The major sticking point in the repatriation of citizens, however, has been the counterterrorism lens that policymakers have relied on, tracking the issue as one to be addressed by defense and intelligence agencies rather than a whole-of-government approach. This was originally necessary to stem the flow of thousands of foreign fighters to the caliphate but is now hindering the response in multiple ways. This focus has not only made addressing al-Hol’s humanitarian challenges difficult, but also made it politically unpalatable for European countries, especially, to repatriate their citizens. To begin to shift away from this approach to repatriation, the United States can take several immediate actions that will have a longer-term impact.

  • Change the rhetoric. As a first step, the United States can emphasize the use of humanizing language and focus on highlighting success stories around repatriation, such as those emanating from Kazakhstan. The use of dehumanizing language such as “ISIS babies” or “jihadi brides” by leaders, often reinforced in the media, suggests these women have no agency or ability to be rehabilitated and makes it more difficult to change perceptions necessary for repatriation to be politically feasible.
  • Prioritize women and children.
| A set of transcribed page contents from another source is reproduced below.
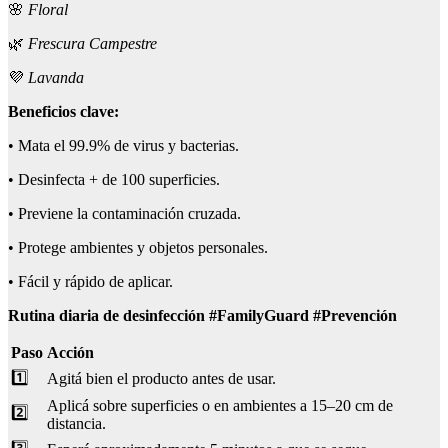
🌸
Floral
🌿
Frescura Campestre
💜
Lavanda
Beneficios clave:
• Mata el 99.9% de virus y bacterias.
• Desinfecta + de 100 superficies.
• Previene la contaminación cruzada.
• Protege ambientes y objetos personales.
• Fácil y rápido de aplicar.
Rutina diaria de desinfección #
FamilyGuard
#Prevención
Paso
Acción
1️⃣
Agitá bien el producto antes de usar.
Aplicá sobre superficies o en ambientes a 15–20 cm de
2️⃣
distancia.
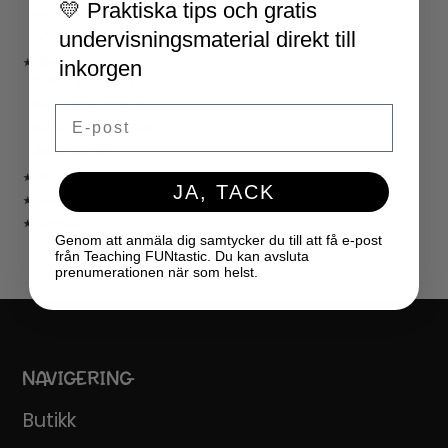
💛 Praktiska tips och gratis
JUL
undervisningsmaterial direkt till
NYÅR
inkorgen
★ LÄRARVERKTYG
KLASSRUMSDEKORATION
KLASSRUMSLEDARSKAP
Email
KLASSRUMSORGANISATION
LÄRARKALENDER
★ SPEL
JA, TACK
★ GRATIS
★ LICENSER
Genom att anmäla dig samtycker du till att få e-post
från Teaching FUNtastic. Du kan avsluta
prenumerationen när som helst.
NAVIGERING
Butikk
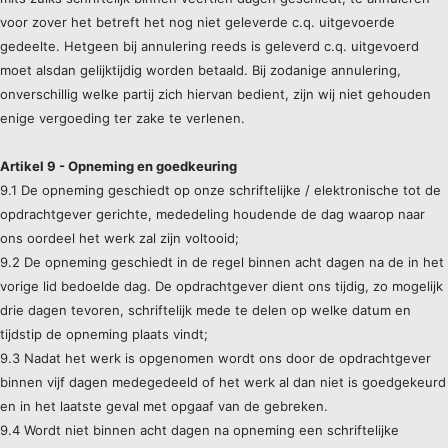
voor zover het betreft het nog niet geleverde c.q. uitgevoerde
gedeelte. Hetgeen bij annulering reeds is geleverd c.q. uitgevoerd
moet alsdan gelijktijdig worden betaald. Bij zodanige annulering,
onverschillig welke partij zich hiervan bedient, zijn wij niet gehouden
enige vergoeding ter zake te verlenen.
Artikel 9 - Opneming en goedkeuring
9.1 De opneming geschiedt op onze schriftelijke / elektronische tot de
opdrachtgever gerichte, mededeling houdende de dag waarop naar
ons oordeel het werk zal zijn voltooid;
9.2 De opneming geschiedt in de regel binnen acht dagen na de in het
vorige lid bedoelde dag. De opdrachtgever dient ons tijdig, zo mogelijk
drie dagen tevoren, schriftelijk mede te delen op welke datum en
tijdstip de opneming plaats vindt;
9.3 Nadat het werk is opgenomen wordt ons door de opdrachtgever
binnen vijf dagen medegedeeld of het werk al dan niet is goedgekeurd
en in het laatste geval met opgaaf van de gebreken.
9.4 Wordt niet binnen acht dagen na opneming een schriftelijke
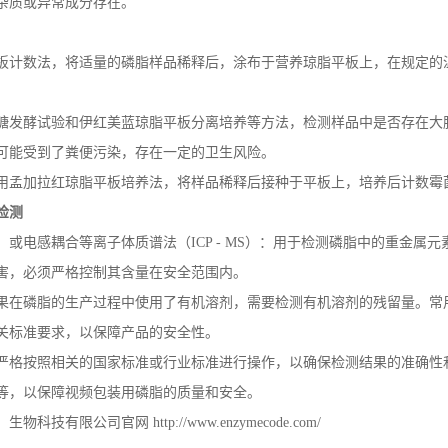
杂质或异常成分存在。
板计数法，将适量的磷脂样品稀释后，涂布于营养琼脂平板上，在规定的
糖发酵试验和伊红美蓝琼脂平板分离培养等方法，检测样品中是否存在大
可能受到了粪便污染，存在一定的卫生风险。
用孟加拉红琼脂平板培养法，将样品稀释后接种于平板上，培养后计数霉
检测
）或电感耦合等离子体质谱法（
ICP - MS
）：用于检测磷脂中的重金属元
害，必须严格控制其含量在安全范围内。
果在磷脂的生产过程中使用了有机溶剂，需要检测有机溶剂的残留量。常
关标准要求，以保障产品的安全性。
严格按照相关的国家标准或行业标准进行操作，以确保检测结果的准确性
等，以保障视频包装用磷脂的质量和安全。
）生物科技有限公司官网
http://www.enzymecode.com/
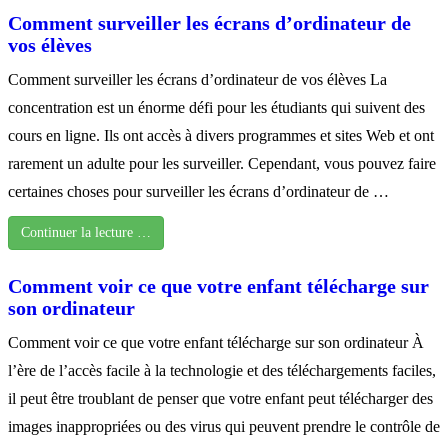
Comment surveiller les écrans d’ordinateur de
vos élèves
Comment surveiller les écrans d’ordinateur de vos élèves La
concentration est un énorme défi pour les étudiants qui suivent des
cours en ligne. Ils ont accès à divers programmes et sites Web et ont
rarement un adulte pour les surveiller. Cependant, vous pouvez faire
certaines choses pour surveiller les écrans d’ordinateur de …
Continuer la lecture …
Comment voir ce que votre enfant télécharge sur
son ordinateur
Comment voir ce que votre enfant télécharge sur son ordinateur À
l’ère de l’accès facile à la technologie et des téléchargements faciles,
il peut être troublant de penser que votre enfant peut télécharger des
images inappropriées ou des virus qui peuvent prendre le contrôle de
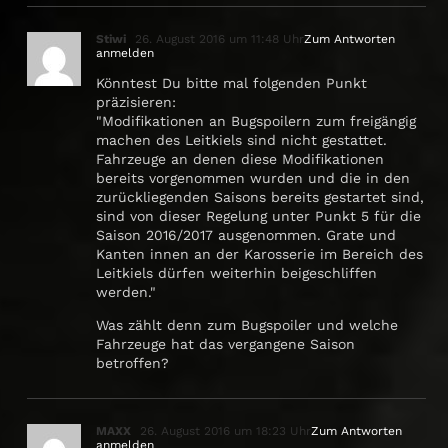
Stiwi
26. August 2016 um 11:48 Uhr
Zum Antworten
anmelden
Könntest Du bitte mal folgenden Punkt
präzisieren:
"Modifikationen an Bugspoilern zum freigängig
machen des Leitkiels sind nicht gestattet.
Fahrzeuge an denen diese Modifikationen
bereits vorgenommen wurden und die in den
zurückliegenden Saisons bereits gestartet sind,
sind von dieser Regelung unter Punkt 5 für die
Saison 2016/2017 ausgenommen. Grate und
Kanten innen an der Karosserie im Bereich des
Leitkiels dürfen weiterhin beigeschliffen
werden."
Was zählt denn zum Bugspoiler und welche
Fahrzeuge hat das vergangene Saison
betroffen?
MAXX
26. August 2016 um 18:23 Uhr
Zum Antworten
anmelden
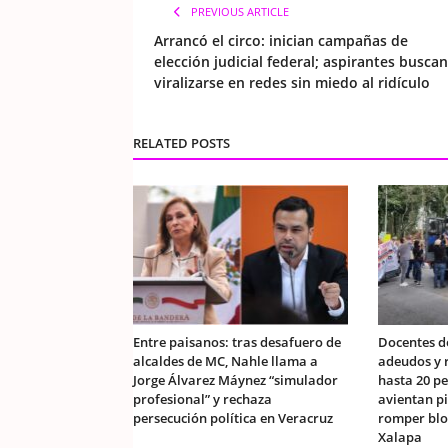
PREVIOUS ARTICLE
Arrancó el circo: inician campañas de
elección judicial federal; aspirantes buscan
viralizarse en redes sin miedo al ridículo
RELATED POSTS
Entre paisanos: tras desafuero de
Docentes d
alcaldes de MC, Nahle llama a
adeudos y r
Jorge Álvarez Máynez “simulador
hasta 20 pe
profesional” y rechaza
avientan p
persecución política en Veracruz
romper blo
Xalapa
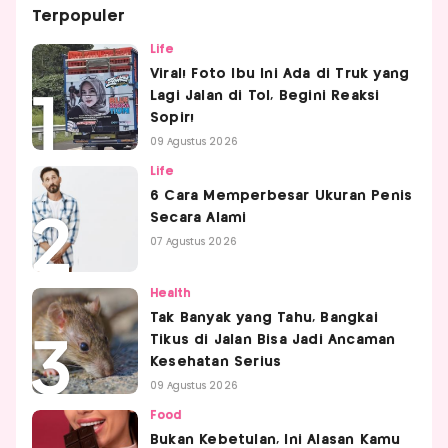
Terpopuler
Life
Viral! Foto Ibu Ini Ada di Truk yang
Lagi Jalan di Tol, Begini Reaksi
Sopir!
09 Agustus 2026
Life
6 Cara Memperbesar Ukuran Penis
Secara Alami
07 Agustus 2026
Health
Tak Banyak yang Tahu, Bangkai
Tikus di Jalan Bisa Jadi Ancaman
Kesehatan Serius
09 Agustus 2026
Food
Bukan Kebetulan, Ini Alasan Kamu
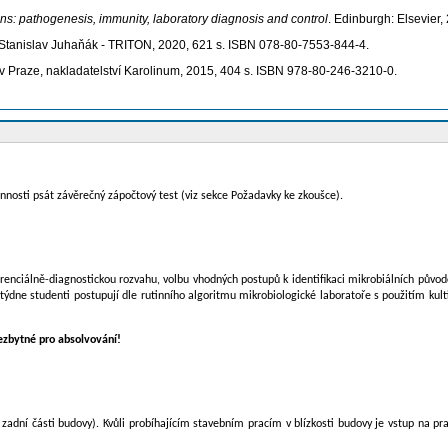
ions: pathogenesis, immunity, laboratory diagnosis and control
. Edinburgh: Elsevier
: Stanislav Juhaňák - TRITON, 2020, 621 s. ISBN 078-80-7553-844-4.
 v Praze, nakladatelství Karolinum, 2015, 404 s. ISBN 978-80-246-3210-0.
nnosti psát závěrečný zápočtový test (viz sekce Požadavky ke zkoušce).
renciálně-diagnostickou rozvahu, volbu vhodných postupů k identifikaci mikrobiálních původc
týdne studenti postupují dle rutinního algoritmu mikrobiologické laboratoře s použitím kulti
nezbytné pro absolvování!
v zadní části budovy). Kvůli probíhajícím stavebním pracím v blízkosti budovy je vstup na 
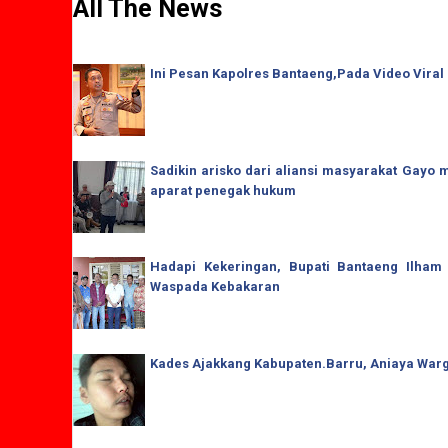
All The News
Ini Pesan Kapolres Bantaeng,Pada Video Viral
Sadikin arisko dari aliansi masyarakat Gay
aparat penegak hukum
Hadapi Kekeringan, Bupati Bantaeng Ilham
Waspada Kebakaran
Kades Ajakkang Kabupaten.Barru, Aniaya War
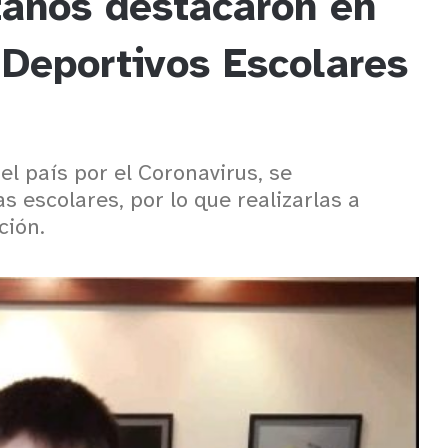
tanos destacaron en
 Deportivos Escolares
el país por el Coronavirus, se
 escolares, por lo que realizarlas a
ción.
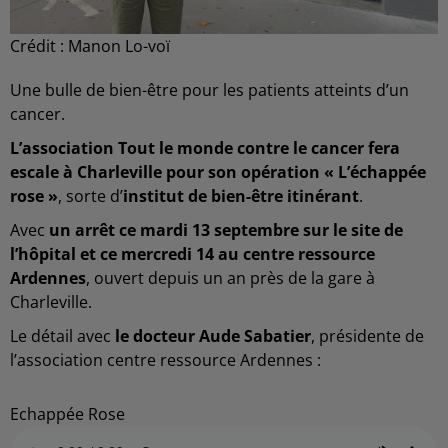
Crédit :
Manon Lo-voï
Une bulle de bien-être pour les patients atteints d’un
cancer.
L’association Tout le monde contre le cancer fera
escale à Charleville pour son opération « L’échappée
rose »
, sorte d’
institut de bien-être itinérant
.
Avec
un arrêt ce mardi 13 septembre sur le site de
l’hôpital et ce mercredi 14 au centre ressource
Ardennes
, ouvert depuis un an près de la gare à
Charleville.
Le détail avec
le docteur Aude Sabatier
, présidente de
l’association centre ressource Ardennes :
Echappée Rose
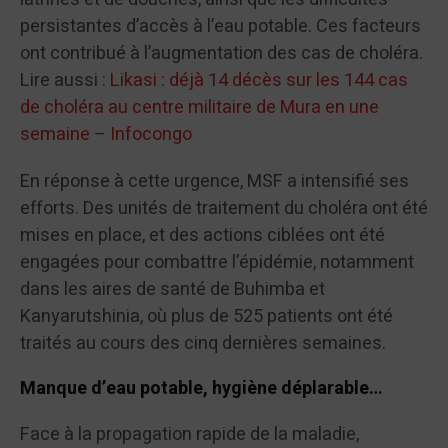
persistantes d’accès à l’eau potable. Ces facteurs
ont contribué à l’augmentation des cas de choléra.
Lire aussi :
Likasi : déjà 14 décès sur les 144 cas
de choléra au centre militaire de Mura en une
semaine – Infocongo
En réponse à cette urgence, MSF a intensifié ses
efforts. Des unités de traitement du choléra ont été
mises en place, et des actions ciblées ont été
engagées pour combattre l’épidémie, notamment
dans les aires de santé de Buhimba et
Kanyarutshinia, où plus de 525 patients ont été
traités au cours des cinq dernières semaines.
Manque d’eau potable, hygiène déplarable…
Face à la propagation rapide de la maladie,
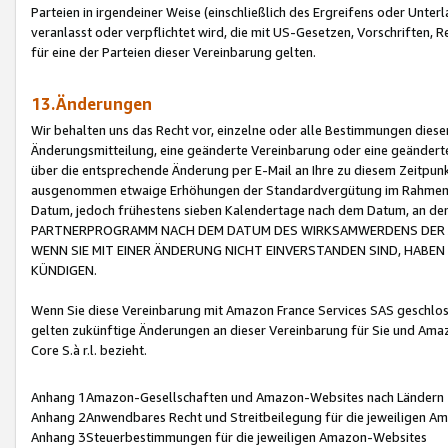
Parteien in irgendeiner Weise (einschließlich des Ergreifens oder Unt
veranlasst oder verpflichtet wird, die mit US-Gesetzen, Vorschriften,
für eine der Parteien dieser Vereinbarung gelten.
13.Änderungen
Wir behalten uns das Recht vor, einzelne oder alle Bestimmungen diese
Änderungsmitteilung, eine geänderte Vereinbarung oder eine geänderte 
über die entsprechende Änderung per E-Mail an Ihre zu diesem Zeitpun
ausgenommen etwaige Erhöhungen der Standardvergütung im Rahmen
Datum, jedoch frühestens sieben Kalendertage nach dem Datum, an de
PARTNERPROGRAMM NACH DEM DATUM DES WIRKSAMWERDENS DER Ä
WENN SIE MIT EINER ÄNDERUNG NICHT EINVERSTANDEN SIND, HABEN S
KÜNDIGEN.
Wenn Sie diese Vereinbarung mit Amazon France Services SAS geschlo
gelten zukünftige Änderungen an dieser Vereinbarung für Sie und Ama
Core S.à r.l. bezieht.
Anhang 1Amazon-Gesellschaften und Amazon-Websites nach Ländern
Anhang 2Anwendbares Recht und Streitbeilegung für die jeweiligen 
Anhang 3Steuerbestimmungen für die jeweiligen Amazon-Websites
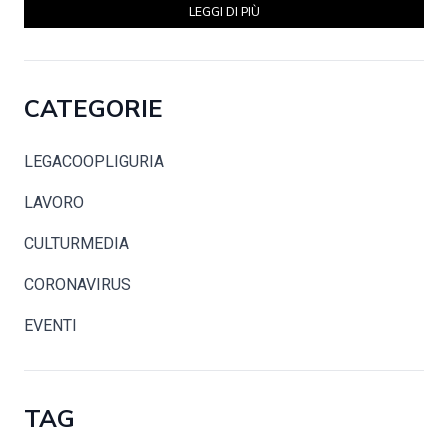
LEGGI DI PIÙ
CATEGORIE
LEGACOOPLIGURIA
LAVORO
CULTURMEDIA
CORONAVIRUS
EVENTI
TAG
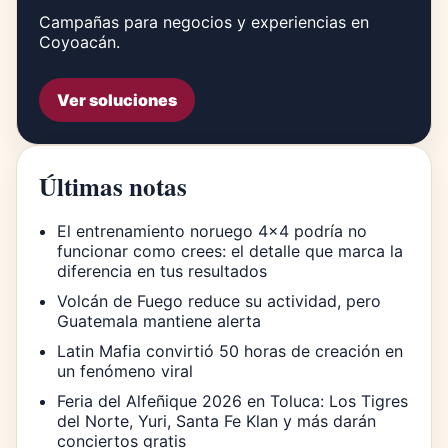
Campañas para negocios y experiencias en
Coyoacán.
Ver soluciones
Últimas notas
El entrenamiento noruego 4×4 podría no
funcionar como crees: el detalle que marca la
diferencia en tus resultados
Volcán de Fuego reduce su actividad, pero
Guatemala mantiene alerta
Latin Mafia convirtió 50 horas de creación en
un fenómeno viral
Feria del Alfeñique 2026 en Toluca: Los Tigres
del Norte, Yuri, Santa Fe Klan y más darán
conciertos gratis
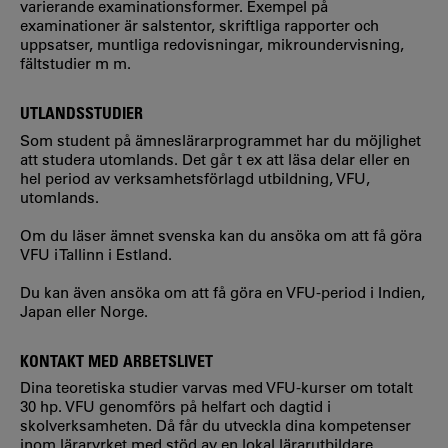
varierande examinationsformer. Exempel på
examinationer är salstentor, skriftliga rapporter och
uppsatser, muntliga redovisningar, mikroundervisning,
fältstudier m m.
UTLANDSSTUDIER
Som student på ämneslärarprogrammet har du möjlighet
att studera utomlands. Det går t ex att läsa delar eller en
hel period av verksamhetsförlagd utbildning, VFU,
utomlands.
Om du läser ämnet svenska kan du ansöka om att få göra
VFU i Tallinn i Estland.
Du kan även ansöka om att få göra en VFU-period i Indien,
Japan eller Norge.
KONTAKT MED ARBETSLIVET
Dina teoretiska studier varvas med VFU-kurser om totalt
30 hp. VFU genomförs på helfart och dagtid i
skolverksamheten. Då får du utveckla dina kompetenser
inom läraryrket med stöd av en lokal lärarutbildare.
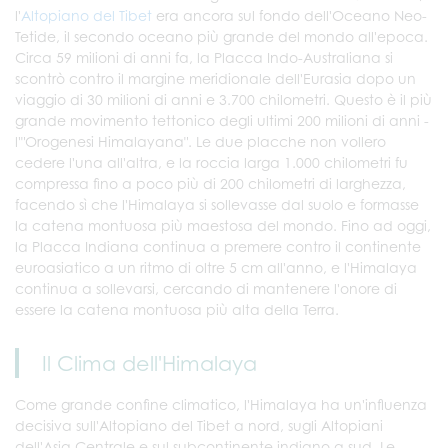
l'
Altopiano del Tibet
era ancora sul fondo dell'Oceano Neo-
Tetide, il secondo oceano più grande del mondo all'epoca.
Circa 59 milioni di anni fa, la Placca Indo-Australiana si
scontrò contro il margine meridionale dell'Eurasia dopo un
viaggio di 30 milioni di anni e 3.700 chilometri. Questo è il più
grande movimento tettonico degli ultimi 200 milioni di anni -
l'"Orogenesi Himalayana". Le due placche non vollero
cedere l'una all'altra, e la roccia larga 1.000 chilometri fu
compressa fino a poco più di 200 chilometri di larghezza,
facendo sì che l'Himalaya si sollevasse dal suolo e formasse
la catena montuosa più maestosa del mondo. Fino ad oggi,
la Placca Indiana continua a premere contro il continente
euroasiatico a un ritmo di oltre 5 cm all'anno, e l'Himalaya
continua a sollevarsi, cercando di mantenere l'onore di
essere la catena montuosa più alta della Terra.
Il Clima dell'Himalaya
Come grande confine climatico, l'Himalaya ha un'influenza
decisiva sull'Altopiano del Tibet a nord, sugli Altopiani
dell'Asia Centrale e sul subcontinente indiano a sud. Le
To reinforce this shift away from the counterterrorism focus, the U.S. can also push for the formation of a new working group within the Global Coalition to Defeat ISIS, dedicated to the unique challenge of returning women and children. This could formalize the repatriation process, making it more public and streamlining the process so that repatriation can happen faster. This would have the added benefit of being a forum where the challenges of repatriating the large Iraqi population in al-Hol could be addressed in the future.
  • Increase direct efforts in support of repatriation. Considering the immediate implications to U.S. national security and the narrow window of opportunity before humanitarian conditions worsen, or the security situation within al-Hol hits a breaking point, the United States should step up its effort to aid repatriation. This is especially important given that U.S. troops are the only force on the ground in northeast Syria that can quickly enable repatriation.
  • Streamline funding mechanisms. As appropriations bills are being raced through Congress in response to COVID-19, there is an opportunity to ensure the funding mechanisms necessary for U.S. support to repatriation of women and children are simplified. As it stands, the Department of Defense uses the Counter-ISIS Train and Equip Fund (CTEF) when it repatriates individuals from Syria at the request of allied governments. However, because of the nature of CTEF, when these transport flights are arranged, there must be at least one male foreign terrorist fighter on each flight to also be repatriated. This is a non-starter for many governments already struggling to convince their citizens that they should even take back women and children. If Congress were to pass legislation allowing for CTEF funds to be used to repatriate just women and children, or create a new funding mechanism solely for this purpose, it could make it much easier for countries to work with the United States to repatriate their women and children, while also showing America’s commitment to addressing this vexing challenge.

The international community has failed to act on al-Hol since it opened to the former residents of Baghouz. Amid the pandemic, there is greater urgency and an opportunity to rectify this by accelerating efforts to repatriate the nearly 10,000 foreign women and children within the camp’s annex. This would reduce some of the security threat and humanitarian burden, while also addressing the public health challenge. Controlled return means that countries can quarantine women and children, better assess their individual cases, and tailor their approach to disengagement and reintegration or prosecution. The alternative is chaos that poses an immediate threat to global security and a public health threat to northeast Syria and the rest of the world. This is a crucial moment where small U.S. actions can make an enormous difference.